Segment Start: TEXT SHOWN

Genetic disruption of USP9X sensitizes colorectal cancer cells to 5-fluorouracil

Abstract

The X-linked deubiquitinase USP9X affects the stability and activity of numerous regulatory proteins that influence cell survival. Recent studies suggest that decreased USP9X expression can confer a selective advantage onto developing cancer cells and thereby promotes disease progression. To examine the effect of USP9X on the cellular responses to anticancer therapies, we derived cancer cell lines in which the USP9X locus was disrupted by homologous recombination. The resulting USP9X-deficient cancer cells exhibited increased activation of apoptotic pathways and markedly decreased clonogenic survival in response to 5-fluorouracil, a chemotherapeutic drug that is widely used for treatment of gastrointestinal malignancies. These unexpected results suggest that cancers with low USP9X expression might be specifically sensitized to some conventional therapeutic agents.

Segment End: TEXT SHOWN
Segment Start: INFORMATION SUPPLIED

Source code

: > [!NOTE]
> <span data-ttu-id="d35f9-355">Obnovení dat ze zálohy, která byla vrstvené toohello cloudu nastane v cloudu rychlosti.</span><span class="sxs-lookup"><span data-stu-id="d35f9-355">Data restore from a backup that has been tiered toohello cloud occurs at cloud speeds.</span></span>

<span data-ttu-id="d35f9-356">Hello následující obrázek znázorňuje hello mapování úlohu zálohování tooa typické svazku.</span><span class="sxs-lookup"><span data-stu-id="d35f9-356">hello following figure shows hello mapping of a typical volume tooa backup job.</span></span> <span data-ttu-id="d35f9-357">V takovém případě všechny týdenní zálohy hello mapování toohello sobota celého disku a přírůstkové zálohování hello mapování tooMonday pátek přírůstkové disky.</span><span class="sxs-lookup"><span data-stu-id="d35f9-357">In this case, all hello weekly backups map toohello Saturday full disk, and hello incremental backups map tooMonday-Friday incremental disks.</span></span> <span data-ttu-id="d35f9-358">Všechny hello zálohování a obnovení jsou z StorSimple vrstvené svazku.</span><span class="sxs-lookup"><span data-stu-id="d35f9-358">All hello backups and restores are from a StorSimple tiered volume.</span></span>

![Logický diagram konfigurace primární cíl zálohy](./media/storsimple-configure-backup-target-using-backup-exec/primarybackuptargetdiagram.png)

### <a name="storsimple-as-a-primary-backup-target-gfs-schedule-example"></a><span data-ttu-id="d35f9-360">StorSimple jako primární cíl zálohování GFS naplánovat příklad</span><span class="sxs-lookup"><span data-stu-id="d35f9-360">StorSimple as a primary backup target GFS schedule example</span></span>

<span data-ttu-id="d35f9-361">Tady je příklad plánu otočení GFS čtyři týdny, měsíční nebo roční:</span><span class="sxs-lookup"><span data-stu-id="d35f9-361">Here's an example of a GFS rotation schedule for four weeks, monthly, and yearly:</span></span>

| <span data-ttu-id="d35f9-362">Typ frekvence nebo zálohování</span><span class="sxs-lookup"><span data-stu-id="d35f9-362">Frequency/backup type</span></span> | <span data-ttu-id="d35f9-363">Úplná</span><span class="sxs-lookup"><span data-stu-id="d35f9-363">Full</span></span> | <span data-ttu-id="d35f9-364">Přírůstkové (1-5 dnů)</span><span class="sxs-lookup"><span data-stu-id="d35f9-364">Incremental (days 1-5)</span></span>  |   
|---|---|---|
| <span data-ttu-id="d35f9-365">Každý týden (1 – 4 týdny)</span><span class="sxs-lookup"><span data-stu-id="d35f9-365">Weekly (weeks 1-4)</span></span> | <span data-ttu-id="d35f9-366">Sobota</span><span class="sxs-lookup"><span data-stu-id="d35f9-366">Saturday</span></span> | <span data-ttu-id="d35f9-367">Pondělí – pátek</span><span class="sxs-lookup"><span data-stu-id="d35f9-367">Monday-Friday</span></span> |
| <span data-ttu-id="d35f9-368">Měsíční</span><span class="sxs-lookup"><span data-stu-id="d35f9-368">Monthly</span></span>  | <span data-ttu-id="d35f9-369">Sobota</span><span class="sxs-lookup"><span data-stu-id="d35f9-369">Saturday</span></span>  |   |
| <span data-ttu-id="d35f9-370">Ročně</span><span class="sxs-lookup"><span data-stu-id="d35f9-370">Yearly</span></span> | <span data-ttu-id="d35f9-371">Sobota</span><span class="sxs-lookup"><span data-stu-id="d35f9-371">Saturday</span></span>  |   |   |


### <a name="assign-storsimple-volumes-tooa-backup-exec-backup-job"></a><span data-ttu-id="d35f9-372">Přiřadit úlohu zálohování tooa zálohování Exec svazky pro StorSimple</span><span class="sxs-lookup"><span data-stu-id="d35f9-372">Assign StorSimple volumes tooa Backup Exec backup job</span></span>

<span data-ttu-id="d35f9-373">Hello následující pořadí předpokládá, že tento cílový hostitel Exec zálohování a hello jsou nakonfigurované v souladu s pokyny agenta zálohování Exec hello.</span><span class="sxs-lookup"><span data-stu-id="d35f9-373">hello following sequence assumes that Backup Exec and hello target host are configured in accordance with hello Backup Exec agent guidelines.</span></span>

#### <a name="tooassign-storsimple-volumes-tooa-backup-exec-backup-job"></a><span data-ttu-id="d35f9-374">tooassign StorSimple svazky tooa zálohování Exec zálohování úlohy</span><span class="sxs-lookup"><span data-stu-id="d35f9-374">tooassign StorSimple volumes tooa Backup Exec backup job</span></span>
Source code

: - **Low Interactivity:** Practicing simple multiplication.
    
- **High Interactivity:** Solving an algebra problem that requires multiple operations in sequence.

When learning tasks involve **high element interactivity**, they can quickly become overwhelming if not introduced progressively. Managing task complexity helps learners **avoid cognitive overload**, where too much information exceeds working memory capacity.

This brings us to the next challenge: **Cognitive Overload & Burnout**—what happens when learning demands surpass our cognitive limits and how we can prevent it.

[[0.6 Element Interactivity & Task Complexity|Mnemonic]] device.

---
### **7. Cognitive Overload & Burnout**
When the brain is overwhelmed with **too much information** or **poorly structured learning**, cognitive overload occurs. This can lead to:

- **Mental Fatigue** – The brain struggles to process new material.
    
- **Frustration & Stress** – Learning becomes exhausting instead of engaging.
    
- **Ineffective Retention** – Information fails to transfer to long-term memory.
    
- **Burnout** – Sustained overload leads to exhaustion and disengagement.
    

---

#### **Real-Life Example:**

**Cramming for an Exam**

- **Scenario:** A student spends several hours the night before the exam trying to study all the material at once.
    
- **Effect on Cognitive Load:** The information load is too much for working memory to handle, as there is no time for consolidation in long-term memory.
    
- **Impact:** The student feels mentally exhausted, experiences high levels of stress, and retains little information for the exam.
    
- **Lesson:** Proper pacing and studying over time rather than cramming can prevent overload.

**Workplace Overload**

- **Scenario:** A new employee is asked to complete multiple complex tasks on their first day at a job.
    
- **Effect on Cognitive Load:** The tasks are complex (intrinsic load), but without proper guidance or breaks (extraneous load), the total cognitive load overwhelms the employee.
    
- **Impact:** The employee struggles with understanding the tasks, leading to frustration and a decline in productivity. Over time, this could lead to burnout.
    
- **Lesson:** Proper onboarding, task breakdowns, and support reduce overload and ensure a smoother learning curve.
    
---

Segment End: INFORMATION SUPPLIED

**PROBLEM TO WORK ON:**
Using the abstract on USP9X and 5-fluorouracil, list every outcome it attributes to reduced or disrupted USP9X.

**EXERCISE RESULT:**
- A selective advantage conferred onto developing cancer cells
- Promotion of disease progression
- Increased activation of apoptotic pathways in response to 5-fluorouracil
- Markedly decreased clonogenic survival in response to 5-fluorouracil
- Possible specific sensitization of cancers to some conventional therapeutic agents